The now demolished Mechanics’ Bank/Usher Block provided evidence of the initial development of a new building type (bank buildings) during the nineteenth century as well as evolving building practices throughout the mid-nineteenth century. With the chartering of the Bank of Massachusetts in 1784, private banks began to form in commercial centers to facilitate trade and the transfer of payments/credit without which merchants and manufacturers found their capital tied up for long periods of time in notes from distant buyers of goods. In 1804, a group of Lynn shoe manufacturers petitioned the Commonwealth of Massachusetts for a charter to establish a local bank, citing annual trade of $500,000 and delays in payment that created need for “a bank to discount notes” and “extend credit on the security of the paper from Southern buyers.” The Legislature concluded that sufficient banks existed in nearby towns and denied the petition. In 1814, the petition was resubmitted and the Lynn Mechanics’ Bank was established.
In March, 1814, the bank’s directors purchased land on South Common Street from Daniel Lindsey, a local cordwainer and, by mid-April, had hired Timothy Munro to build a brick building for $1,625. As the result of two attempted nighttime robberies in April and June, 1825, directors of the bank bought an adjacent parcel in order to build a two-storey house in which the bank’s cashier could live as a deterrent to future robbers. The new house was constructed of brick at a cost of $2,062 with an additional charge of $52.50 to face the façade (north elevation) with pressed brick laid in stretcher bond. The building’s genteel scale reflected both the ambitions of the bank and the middle-class standing of its cashier; it contained a one-room deep floor plan with a central hallway flanked by one square room on each side at both the first and second storeys. A kitchen/service ell with lower stud height extended southward away from the street on the south elevation of the house.

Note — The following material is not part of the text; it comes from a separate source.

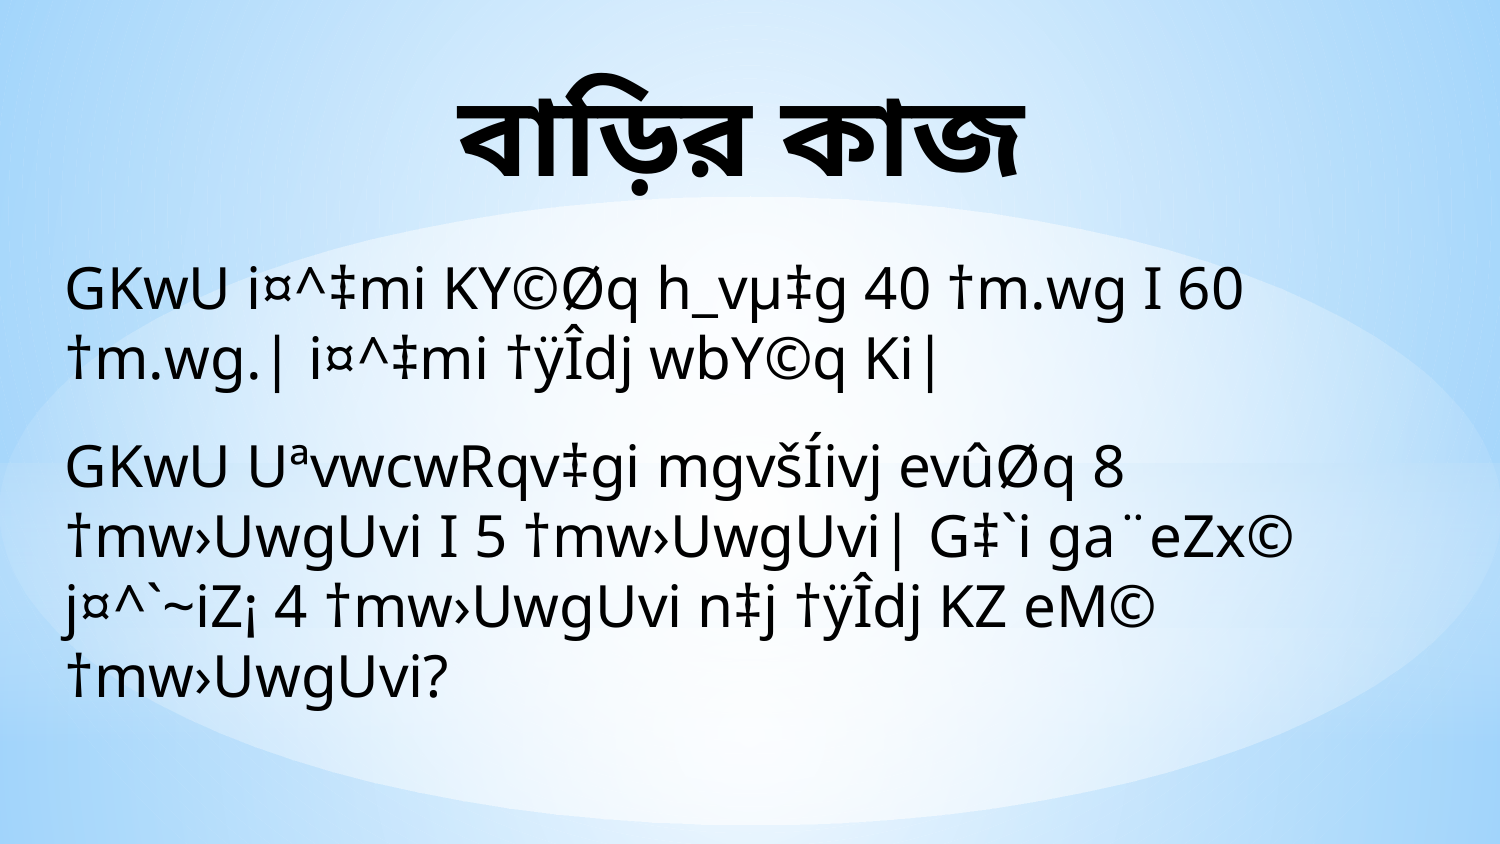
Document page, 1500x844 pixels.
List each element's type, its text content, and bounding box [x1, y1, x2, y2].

text_box বাড়ির কাজ [443, 56, 1069, 207]
text_box GKwU i¤^‡mi KY©Øq h_vµ‡g 40 †m.wg I 60 †m.wg.| i¤^‡mi †ÿÎdj wbY©q Ki| [49, 243, 1463, 399]
text_box GKwU UªvwcwRqv‡gi mgvšÍivj evûØq 8 †mw›UwgUvi I 5 †mw›UwgUvi| G‡`i ga¨eZx© j¤^`~iZ¡ 4 †mw›UwgUvi n‡j †ÿÎdj KZ eM© †mw›UwgUvi? [49, 421, 1463, 717]
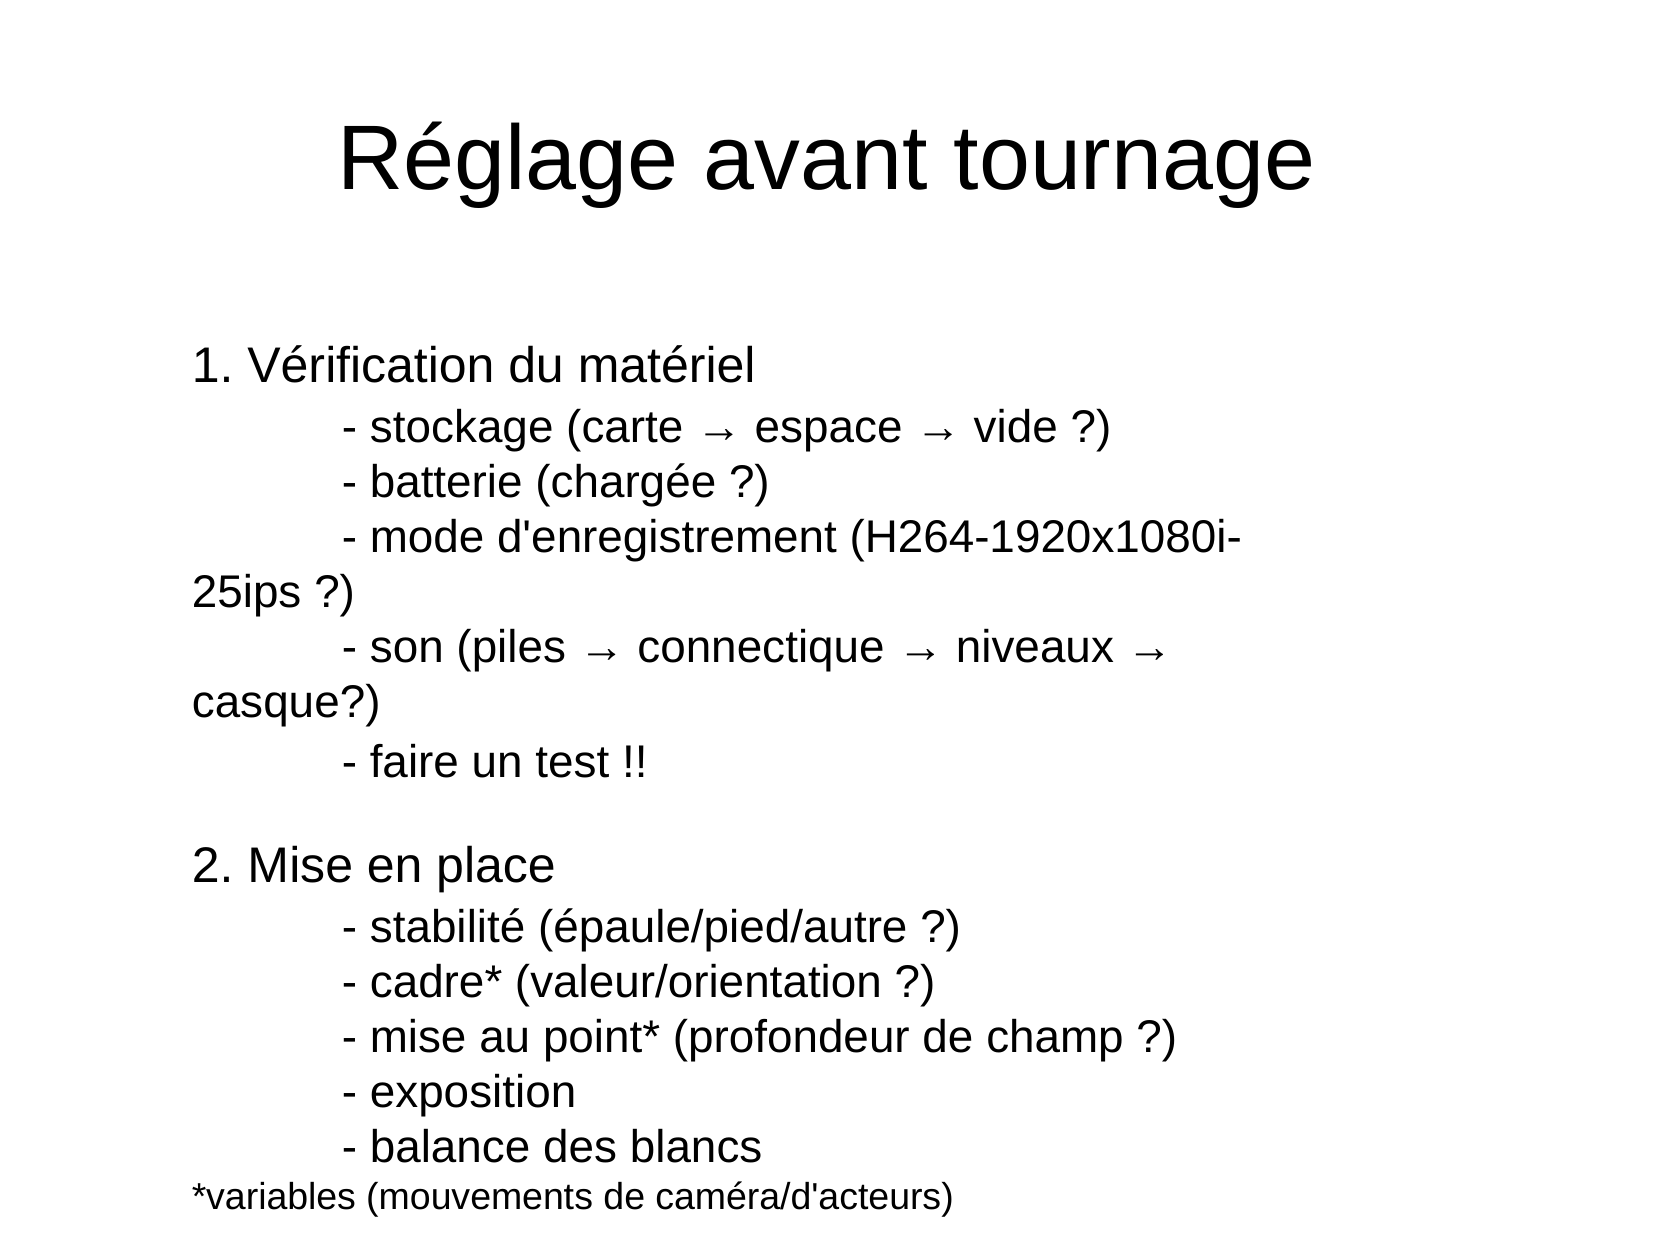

Following its organization in 1826, The Lynn Institution for Savings occupied space in the Mechanics’ Bank until 1835 when both banks moved to a new building on Broad Street. After 1835 the former bank building was occupied as a residence by two physicians in sequence, William Prescott (1835-1845) and Peter Renton (1845-1864), after which it was sold to Roland G. Usher, who occupied the house during his time as Mayor of Lynn (1866-1869). In 1888, Usher commissioned the lifting of the house and its enlargement as a commercial block.